EXERCISE DESCRIPTION:
Print the material below verbatim, reproducing every line in its original order, but leave out the images.

SUPPLIED RECORDS:
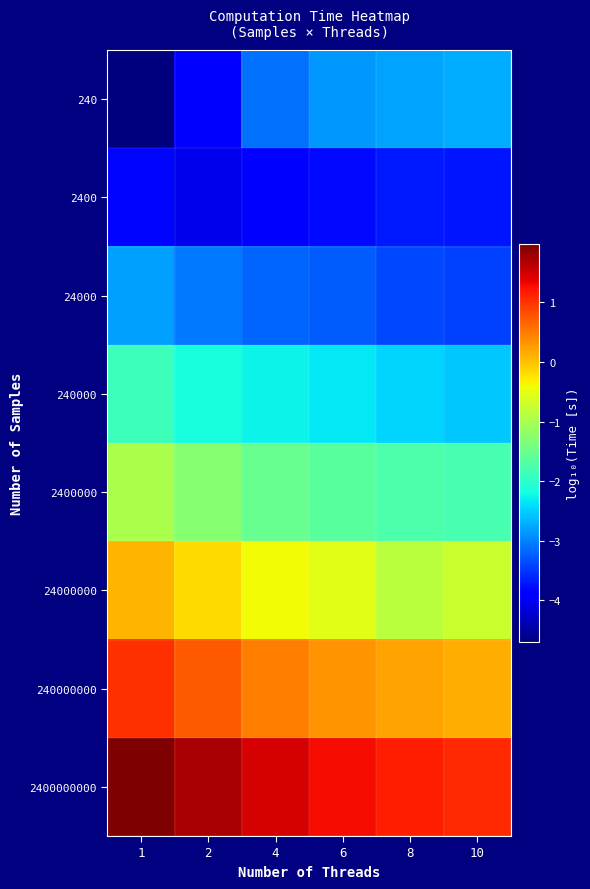

Reading left to right, list all the values displayed in this chart.

240: 1=-4.7	2=-3.9	4=-3.1	6=-2.9	8=-2.8	10=-2.7
2400: 1=-3.8	2=-4.1	4=-3.9	6=-3.8	8=-3.7	10=-3.7
24000: 1=-2.8	2=-3.1	4=-3.2	6=-3.3	8=-3.4	10=-3.4
240000: 1=-1.9	2=-2.1	4=-2.3	6=-2.3	8=-2.5	10=-2.6
2400000: 1=-1.0	2=-1.3	4=-1.5	6=-1.6	8=-1.7	10=-1.8
24000000: 1=0.1	2=-0.2	4=-0.4	6=-0.5	8=-0.8	10=-0.7
240000000: 1=1.0	2=0.7	4=0.5	6=0.3	8=0.2	10=0.1
2400000000: 1=2.0	2=1.7	4=1.5	6=1.3	8=1.2	10=1.1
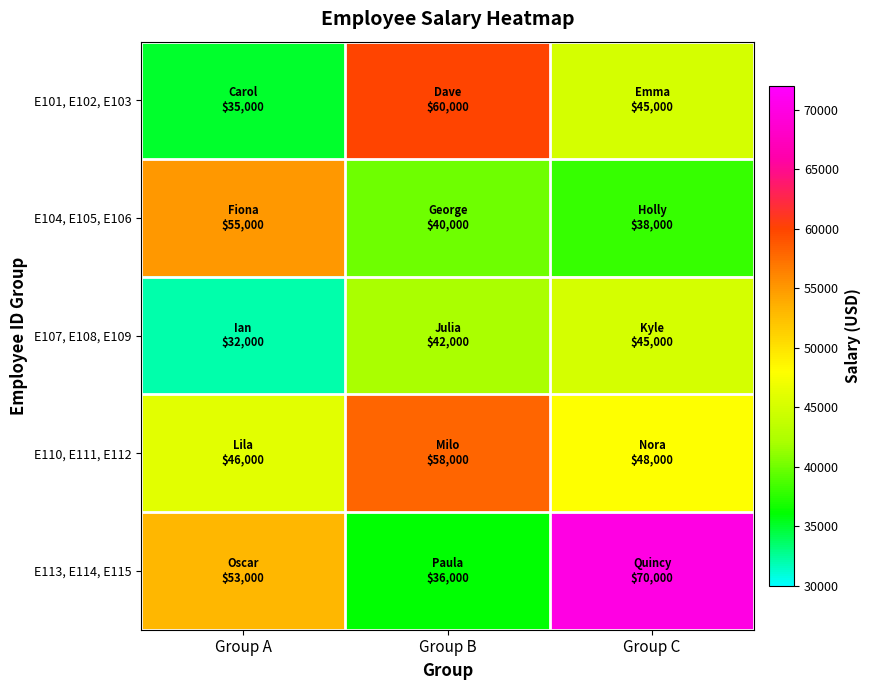

Reading left to right, list all the values displayed in this chart.

E101, E102, E103: Group A=35000	Group B=60000	Group C=45000
E104, E105, E106: Group A=55000	Group B=40000	Group C=38000
E107, E108, E109: Group A=32000	Group B=42000	Group C=45000
E110, E111, E112: Group A=46000	Group B=58000	Group C=48000
E113, E114, E115: Group A=53000	Group B=36000	Group C=70000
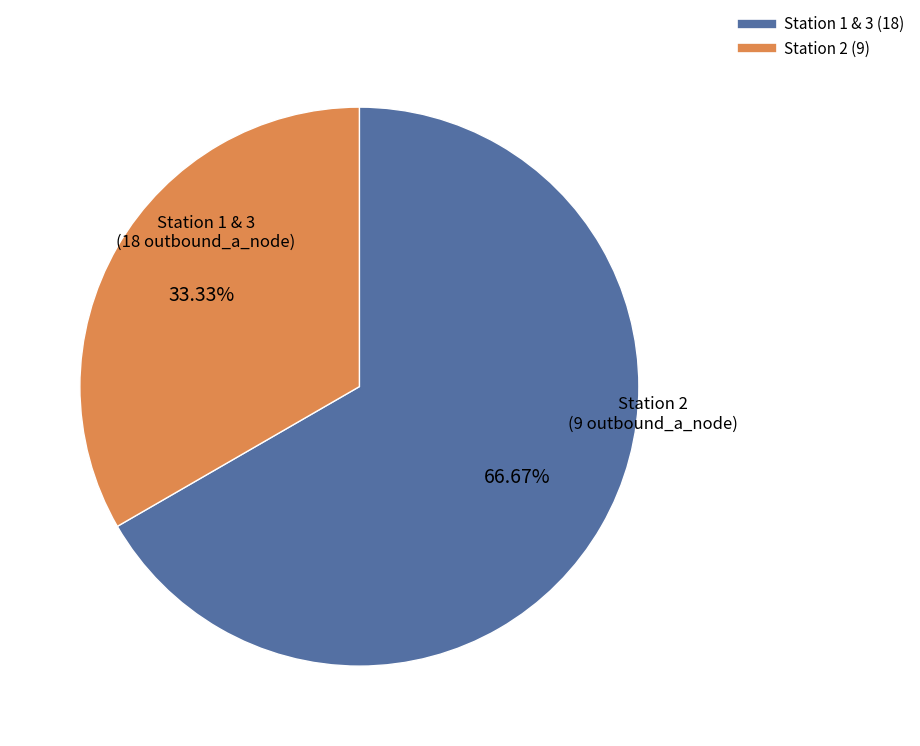

Is there any slice that represents more than half of the pie?

Yes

SOLUTION TO THE PROBLEM:
Reading left to right, list all the values displayed in this chart.

240: 1=-4.7	2=-3.9	4=-3.1	6=-2.9	8=-2.8	10=-2.7
2400: 1=-3.8	2=-4.1	4=-3.9	6=-3.8	8=-3.7	10=-3.7
24000: 1=-2.8	2=-3.1	4=-3.2	6=-3.3	8=-3.4	10=-3.4
240000: 1=-1.9	2=-2.1	4=-2.3	6=-2.3	8=-2.5	10=-2.6
2400000: 1=-1.0	2=-1.3	4=-1.5	6=-1.6	8=-1.7	10=-1.8
24000000: 1=0.1	2=-0.2	4=-0.4	6=-0.5	8=-0.8	10=-0.7
240000000: 1=1.0	2=0.7	4=0.5	6=0.3	8=0.2	10=0.1
2400000000: 1=2.0	2=1.7	4=1.5	6=1.3	8=1.2	10=1.1

Reading left to right, list all the values displayed in this chart.

E101, E102, E103: Group A=35000	Group B=60000	Group C=45000
E104, E105, E106: Group A=55000	Group B=40000	Group C=38000
E107, E108, E109: Group A=32000	Group B=42000	Group C=45000
E110, E111, E112: Group A=46000	Group B=58000	Group C=48000
E113, E114, E115: Group A=53000	Group B=36000	Group C=70000

Is there any slice that represents more than half of the pie?

Yes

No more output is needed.